═══ Data to examine

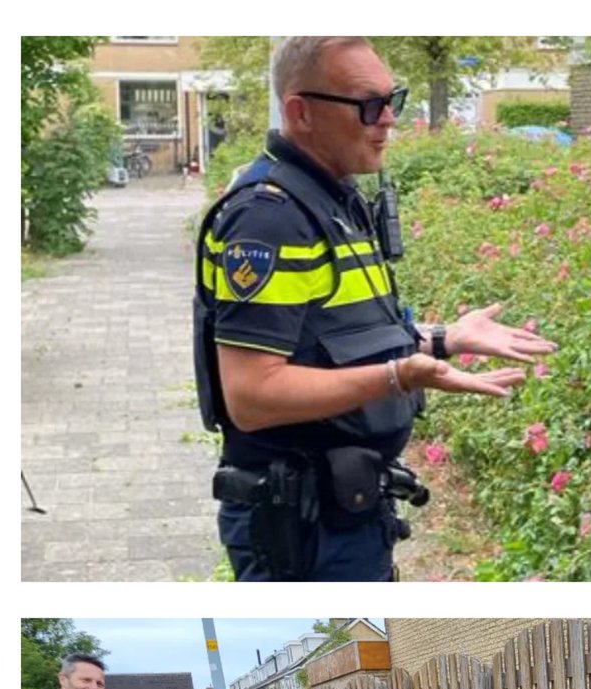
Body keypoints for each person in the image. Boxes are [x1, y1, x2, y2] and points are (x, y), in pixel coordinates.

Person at [194, 36, 556, 581]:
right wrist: (396, 377)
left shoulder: (331, 199)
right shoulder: (271, 220)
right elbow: (252, 396)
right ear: (301, 112)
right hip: (302, 527)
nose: (388, 119)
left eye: (392, 100)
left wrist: (444, 339)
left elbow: (336, 342)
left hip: (349, 510)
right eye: (368, 105)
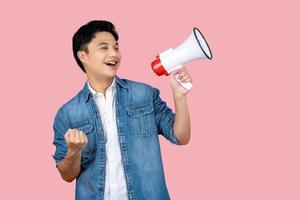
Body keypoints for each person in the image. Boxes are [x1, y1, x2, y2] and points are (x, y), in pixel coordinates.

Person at [52, 20, 192, 200]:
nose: (114, 54)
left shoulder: (144, 94)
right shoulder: (67, 113)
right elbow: (67, 175)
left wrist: (179, 96)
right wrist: (73, 151)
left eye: (116, 47)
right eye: (104, 48)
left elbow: (181, 137)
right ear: (83, 56)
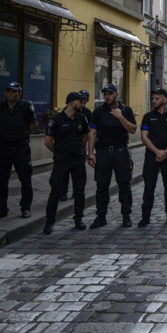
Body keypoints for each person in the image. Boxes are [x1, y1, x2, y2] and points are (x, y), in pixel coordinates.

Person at [87, 84, 137, 228]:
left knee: (124, 185)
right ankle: (101, 216)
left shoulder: (126, 110)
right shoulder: (98, 112)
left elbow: (133, 129)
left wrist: (120, 117)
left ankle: (126, 216)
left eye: (110, 94)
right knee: (101, 185)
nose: (107, 97)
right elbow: (92, 133)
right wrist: (90, 153)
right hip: (103, 153)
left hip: (121, 152)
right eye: (105, 94)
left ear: (116, 94)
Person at [42, 92, 90, 235]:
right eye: (80, 102)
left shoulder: (82, 118)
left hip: (78, 159)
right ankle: (49, 222)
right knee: (55, 192)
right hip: (62, 161)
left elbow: (85, 136)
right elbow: (48, 141)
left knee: (79, 191)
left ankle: (78, 219)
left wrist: (76, 149)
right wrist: (59, 152)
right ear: (71, 103)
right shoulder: (56, 119)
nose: (82, 104)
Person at [0, 81, 36, 220]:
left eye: (14, 91)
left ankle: (25, 208)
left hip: (20, 147)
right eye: (9, 91)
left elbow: (33, 125)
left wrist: (21, 134)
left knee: (25, 179)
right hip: (3, 147)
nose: (11, 93)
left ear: (19, 94)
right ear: (5, 93)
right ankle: (2, 209)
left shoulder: (26, 107)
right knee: (1, 180)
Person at [138, 88, 167, 227]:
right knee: (149, 187)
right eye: (153, 98)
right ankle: (145, 216)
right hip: (151, 157)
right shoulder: (148, 116)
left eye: (157, 98)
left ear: (165, 99)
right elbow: (144, 137)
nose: (154, 101)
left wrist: (166, 152)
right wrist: (157, 151)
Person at [60, 89, 93, 202]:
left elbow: (88, 132)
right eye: (80, 99)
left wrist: (83, 145)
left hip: (79, 146)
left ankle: (76, 192)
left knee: (78, 173)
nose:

══════

Task to complete
Write out exactly the lines that fall from the line with "left knee: (25, 179)" to the line with "right wrist: (157, 151)" in the records above, keeping both ends.

Solution below
left knee: (25, 179)
right hip: (3, 147)
nose: (11, 93)
left ear: (19, 94)
right ear: (5, 93)
right ankle: (2, 209)
left shoulder: (26, 107)
right knee: (1, 180)
Person at [138, 88, 167, 227]:
right knee: (149, 187)
right eye: (153, 98)
right ankle: (145, 216)
right hip: (151, 157)
right shoulder: (148, 116)
left eye: (157, 98)
left ear: (165, 99)
right elbow: (144, 137)
nose: (154, 101)
left wrist: (166, 152)
right wrist: (157, 151)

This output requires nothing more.